Malaysian police arrest 13 over ‘Syria terror links’

Malaysian national police chief Khalid Abu Bakar said 13 Malaysians were arrested in a raid on a restaurant in a Kuala Lumpur suburb.

Malaysian national police chief Khalid Abu Bakar said 13 Malaysians were arrested in a raid on a restaurant in a Kuala Lumpur suburb.

Malaysian police have arrested 13 people believed to have “links” with the Islamic State of Iraq and Syria (ISIS), a report said Wednesday, as concern grows over the extremist group’s appeal in the moderate Muslim country.

The Star newspaper quoted national police chief Khalid Abu Bakar as saying the 13 Malaysians were arrested in a raid on a restaurant in a Kuala Lumpur suburb.

He added they bring the number of people arrested since April this year over suspected ISIS links to 36.

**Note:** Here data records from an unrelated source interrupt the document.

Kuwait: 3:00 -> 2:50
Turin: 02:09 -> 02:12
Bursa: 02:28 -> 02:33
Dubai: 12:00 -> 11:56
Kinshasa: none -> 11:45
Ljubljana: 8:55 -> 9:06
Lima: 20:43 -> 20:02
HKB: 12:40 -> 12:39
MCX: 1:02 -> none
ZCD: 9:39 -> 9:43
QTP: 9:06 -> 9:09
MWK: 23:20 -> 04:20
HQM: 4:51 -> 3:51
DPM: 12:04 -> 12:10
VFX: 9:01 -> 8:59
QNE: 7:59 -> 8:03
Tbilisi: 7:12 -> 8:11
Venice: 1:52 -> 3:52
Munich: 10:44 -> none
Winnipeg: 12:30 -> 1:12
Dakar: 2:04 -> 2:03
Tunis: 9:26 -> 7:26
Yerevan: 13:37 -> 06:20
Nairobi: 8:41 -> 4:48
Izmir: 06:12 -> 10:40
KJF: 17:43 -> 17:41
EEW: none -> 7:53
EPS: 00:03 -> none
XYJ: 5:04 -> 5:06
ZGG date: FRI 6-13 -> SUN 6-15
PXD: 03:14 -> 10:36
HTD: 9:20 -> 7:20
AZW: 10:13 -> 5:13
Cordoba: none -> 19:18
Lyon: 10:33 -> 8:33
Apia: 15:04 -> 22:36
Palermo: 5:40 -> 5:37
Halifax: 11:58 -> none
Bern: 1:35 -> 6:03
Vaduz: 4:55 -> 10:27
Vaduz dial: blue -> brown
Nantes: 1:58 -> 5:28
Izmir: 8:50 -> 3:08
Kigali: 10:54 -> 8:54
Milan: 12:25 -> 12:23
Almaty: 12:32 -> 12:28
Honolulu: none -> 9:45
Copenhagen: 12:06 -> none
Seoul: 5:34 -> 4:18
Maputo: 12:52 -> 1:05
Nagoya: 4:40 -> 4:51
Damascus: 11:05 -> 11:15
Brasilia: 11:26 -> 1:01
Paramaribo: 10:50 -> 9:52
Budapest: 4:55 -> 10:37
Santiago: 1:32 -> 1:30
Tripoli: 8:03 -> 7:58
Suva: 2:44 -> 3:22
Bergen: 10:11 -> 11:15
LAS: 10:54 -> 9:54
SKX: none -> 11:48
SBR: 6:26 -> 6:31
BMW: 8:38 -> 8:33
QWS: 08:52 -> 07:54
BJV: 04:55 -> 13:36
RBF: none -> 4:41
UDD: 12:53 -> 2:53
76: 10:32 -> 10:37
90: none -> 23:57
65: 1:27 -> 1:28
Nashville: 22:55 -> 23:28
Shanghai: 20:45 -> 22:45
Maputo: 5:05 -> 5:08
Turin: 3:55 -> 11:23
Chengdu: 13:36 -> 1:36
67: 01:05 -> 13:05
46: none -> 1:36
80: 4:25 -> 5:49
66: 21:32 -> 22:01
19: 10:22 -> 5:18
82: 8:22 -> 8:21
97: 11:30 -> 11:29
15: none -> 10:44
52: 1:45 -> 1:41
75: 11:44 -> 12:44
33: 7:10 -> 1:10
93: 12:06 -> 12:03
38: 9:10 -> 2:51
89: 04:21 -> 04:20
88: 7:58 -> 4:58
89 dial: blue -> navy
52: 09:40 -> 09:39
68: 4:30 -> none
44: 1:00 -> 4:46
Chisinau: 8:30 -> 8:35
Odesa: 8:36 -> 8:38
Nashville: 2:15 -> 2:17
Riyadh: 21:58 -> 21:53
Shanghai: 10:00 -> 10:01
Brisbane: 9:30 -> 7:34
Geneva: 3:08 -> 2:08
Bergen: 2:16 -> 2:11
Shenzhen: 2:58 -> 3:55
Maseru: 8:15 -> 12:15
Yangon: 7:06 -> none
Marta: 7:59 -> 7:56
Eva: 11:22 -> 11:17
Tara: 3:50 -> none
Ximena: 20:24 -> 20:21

“We are constantly monitoring these kinds of activities. Militancy and terrorism have no place in this country,” he was quoted saying.

The story gave no further details on the nature of the alleged ISIS links. Khalid and other senior police officials could not immediately be reached for comment.

Authorities have previously confirmed at least 30 to 40 Malaysians had already joined the bloody civil war in Syria, and that ISIS supporters were actively seeking more recruits via social media.

Officials fear recruits will become radicalized and bring back violent extremist views.

The story did not say whether the 13 arrested had planned to travel to Syria.

In August, Malaysian police said they foiled a plot for a wave of bombings drawn up by radical Islamist militants inspired by ISIS.

More than a dozen people arrested from April to June were formulating plans to bomb pubs, discos and a Malaysian brewery of Danish beer producer Carlsberg, police said, adding that some had planned to travel to Syria first.

Local media have previously reported that 26-year-old Malaysian factory worker Ahmad Tarmimi Maliki killed 25 elite Iraqi soldiers in a suicide car-bomb attack there in May.

Malaysia has previously been home to several suspected key figures in groups such as al-Qaeda-linked Jemaah Islamiyah, a Southeast Asia-based organization blamed for the deadly 2002 Bali bombings and numerous other attacks.

But the activities of such regionally based groups have been greatly diminished by counter-terror actions over the years.